Phase 3 — Category leadership

At this phase investing in your GTM playbooks, you can grow reliably and predictably. This requires serious shifts in mindset.

Recruiting, hiring & onboarding become core to the mission at this point. To get good talent, you should have answers to the question:

“Why would you want to work here?”

Pro-tip: consider having a new hire bootcamp so you can scale company culture. Interviewing for culture-fit becomes increasingly important as scaling the team at this phase.

Investors are going to have questions around three areas of your business:

  • Growth - how fast are you growing and how big is the market?
  • Competition - why do you beat the competition and is your position defensible?
  • Economics — does your playbook have decent economics and is a path to break-even/profitability even possible?

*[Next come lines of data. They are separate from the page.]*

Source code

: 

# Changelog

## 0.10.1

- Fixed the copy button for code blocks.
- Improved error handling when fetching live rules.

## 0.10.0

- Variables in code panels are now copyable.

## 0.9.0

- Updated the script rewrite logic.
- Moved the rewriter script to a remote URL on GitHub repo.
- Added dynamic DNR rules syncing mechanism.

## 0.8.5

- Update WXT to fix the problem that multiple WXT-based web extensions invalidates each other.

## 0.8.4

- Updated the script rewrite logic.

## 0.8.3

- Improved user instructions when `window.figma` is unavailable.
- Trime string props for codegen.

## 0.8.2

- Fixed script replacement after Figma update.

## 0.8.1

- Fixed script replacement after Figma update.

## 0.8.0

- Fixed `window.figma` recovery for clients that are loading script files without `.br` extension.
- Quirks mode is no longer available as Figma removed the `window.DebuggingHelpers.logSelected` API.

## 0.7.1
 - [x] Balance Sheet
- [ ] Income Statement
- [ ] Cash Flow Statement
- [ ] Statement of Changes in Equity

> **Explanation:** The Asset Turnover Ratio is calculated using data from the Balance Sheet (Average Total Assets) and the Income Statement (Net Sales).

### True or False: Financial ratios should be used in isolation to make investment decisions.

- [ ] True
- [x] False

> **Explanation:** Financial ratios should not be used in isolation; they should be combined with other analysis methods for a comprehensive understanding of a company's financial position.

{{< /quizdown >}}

Dashboard metrics become critical to find problems and fix them before they become catastrophes. Suggested dashboards include:

  • Quarter sales
  • Expense forecasts
  • Cash burn
  • Cash balance
  • Sales forecast and pipeline

Investments in your GTM playbook should ensure you lock down the leadership in the category of offering you are providing.

Phase 4 — Industry leadership

This phase requires two competing objectives and is very difficult to get right.

Objective #1 — transcend the initial category of offering to lead the industry instead of just leading a specific product category.

Objective #2 — build a sustainable (profitable) company to ensure you can continue to grow and scale.

There are seven strategies to transcend the initial category - and most companies will need to do all of them.

  1. Expand market from initial market niche to broader horizontals or multiple verticals.
  2. Deepen $-per-customer through expansion selling or the upselling of adjacent solutions.
  3. Augment GTM playbook by adding multiple sales models.
  4. Strengthen leadership by bringing on new talent.
  5. Replatform to bridge customers through product generation changes.
  6. Generate platform gravity where customers are able to build an ecosystem that had capabilities that depend on the platform.
  7. Shift mindset to prevent getting stuck in the initial category.

Transcending a category while simultaneously having a clear and profitable path to growth is challenging, but not impossible.

At this phase, an IPO provides a new beginning for a company - but it’s not an exit. Another way to think about it is like a Series A where the investors change, meanwhile having a marketing event, the IPO, which is able to bolster the company’s credibility.

At this phase, operational excellence becomes important. It requires:

  • disciplined growth
  • a path to profitability

Within your company, a split may arise between growers and optimizers. Remember that both roles are critical at this phase: those who seek to do things right and get the excellence and those that grow the company. Catering to both is hard, but it’s important.



I found the book to be refreshing. It helps to provide context around what, and more importantly when to do something.

Take the question for example:

Should you seek to expand outside your original vertical to achieve growth?

Rather than a yes or no answer, the when context becomes important. For a business that doesn’t have a repeatable, scalable go-to-market plan for its original business - it’s probably unwise. On the flip-side, for a company that does have a scalable go-to-market plan and has squeezed that orange to it’s potential - it could be a wise move to transcend the category.

This book is a good reminder that shooting for 20 paying reference customers at a $5,000/month pricepoint builds a company with a $1.2M ARR. This is something that is hard - but not impossible.

Achieve this objective and you’re ready for the next phase of growth (and potentially future rounds of capital).